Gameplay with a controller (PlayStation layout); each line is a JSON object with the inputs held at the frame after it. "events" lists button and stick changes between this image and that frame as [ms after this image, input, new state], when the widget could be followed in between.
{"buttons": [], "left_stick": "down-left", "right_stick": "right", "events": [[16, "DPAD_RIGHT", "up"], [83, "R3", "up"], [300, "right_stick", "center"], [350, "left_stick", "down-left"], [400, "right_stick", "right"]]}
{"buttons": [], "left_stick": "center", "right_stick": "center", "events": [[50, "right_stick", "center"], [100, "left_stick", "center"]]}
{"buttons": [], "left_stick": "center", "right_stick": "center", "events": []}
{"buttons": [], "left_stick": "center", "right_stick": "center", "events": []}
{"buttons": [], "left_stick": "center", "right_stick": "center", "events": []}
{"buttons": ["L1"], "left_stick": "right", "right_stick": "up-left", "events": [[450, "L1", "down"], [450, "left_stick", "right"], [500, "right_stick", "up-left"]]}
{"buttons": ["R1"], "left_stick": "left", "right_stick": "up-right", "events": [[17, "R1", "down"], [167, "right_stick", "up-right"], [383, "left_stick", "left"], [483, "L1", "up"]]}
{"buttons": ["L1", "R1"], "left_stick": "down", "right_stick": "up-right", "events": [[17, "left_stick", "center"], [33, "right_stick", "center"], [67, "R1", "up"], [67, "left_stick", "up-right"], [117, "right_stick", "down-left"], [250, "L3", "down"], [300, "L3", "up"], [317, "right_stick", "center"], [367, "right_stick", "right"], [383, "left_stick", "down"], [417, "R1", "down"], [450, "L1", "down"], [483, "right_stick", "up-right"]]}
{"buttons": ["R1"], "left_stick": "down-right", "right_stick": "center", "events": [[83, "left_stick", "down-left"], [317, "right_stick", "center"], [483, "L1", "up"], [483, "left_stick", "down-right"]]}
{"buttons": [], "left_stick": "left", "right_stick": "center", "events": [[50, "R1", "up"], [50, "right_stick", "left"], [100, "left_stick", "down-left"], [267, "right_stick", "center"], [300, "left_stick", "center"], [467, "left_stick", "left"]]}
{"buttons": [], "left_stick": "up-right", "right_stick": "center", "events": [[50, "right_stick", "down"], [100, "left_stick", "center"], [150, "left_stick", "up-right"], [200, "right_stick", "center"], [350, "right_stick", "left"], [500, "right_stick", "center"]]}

PROBLEM REQUIREMENTS: From the first line down to the last, give the records again exactly.

RESPONSE BOX:
Gameplay with a controller (PlayStation layout); each line is a JSON object with the inputs held at the frame after it. "events" lists button and stick changes between this image and that frame as [ms after this image, input, new state], when the widget could be followed in between.
{"buttons": [], "left_stick": "down-left", "right_stick": "right", "events": [[16, "DPAD_RIGHT", "up"], [83, "R3", "up"], [300, "right_stick", "center"], [350, "left_stick", "down-left"], [400, "right_stick", "right"]]}
{"buttons": [], "left_stick": "center", "right_stick": "center", "events": [[50, "right_stick", "center"], [100, "left_stick", "center"]]}
{"buttons": [], "left_stick": "center", "right_stick": "center", "events": []}
{"buttons": [], "left_stick": "center", "right_stick": "center", "events": []}
{"buttons": [], "left_stick": "center", "right_stick": "center", "events": []}
{"buttons": ["L1"], "left_stick": "right", "right_stick": "up-left", "events": [[450, "L1", "down"], [450, "left_stick", "right"], [500, "right_stick", "up-left"]]}
{"buttons": ["R1"], "left_stick": "left", "right_stick": "up-right", "events": [[17, "R1", "down"], [167, "right_stick", "up-right"], [383, "left_stick", "left"], [483, "L1", "up"]]}
{"buttons": ["L1", "R1"], "left_stick": "down", "right_stick": "up-right", "events": [[17, "left_stick", "center"], [33, "right_stick", "center"], [67, "R1", "up"], [67, "left_stick", "up-right"], [117, "right_stick", "down-left"], [250, "L3", "down"], [300, "L3", "up"], [317, "right_stick", "center"], [367, "right_stick", "right"], [383, "left_stick", "down"], [417, "R1", "down"], [450, "L1", "down"], [483, "right_stick", "up-right"]]}
{"buttons": ["R1"], "left_stick": "down-right", "right_stick": "center", "events": [[83, "left_stick", "down-left"], [317, "right_stick", "center"], [483, "L1", "up"], [483, "left_stick", "down-right"]]}
{"buttons": [], "left_stick": "left", "right_stick": "center", "events": [[50, "R1", "up"], [50, "right_stick", "left"], [100, "left_stick", "down-left"], [267, "right_stick", "center"], [300, "left_stick", "center"], [467, "left_stick", "left"]]}
{"buttons": [], "left_stick": "up-right", "right_stick": "center", "events": [[50, "right_stick", "down"], [100, "left_stick", "center"], [150, "left_stick", "up-right"], [200, "right_stick", "center"], [350, "right_stick", "left"], [500, "right_stick", "center"]]}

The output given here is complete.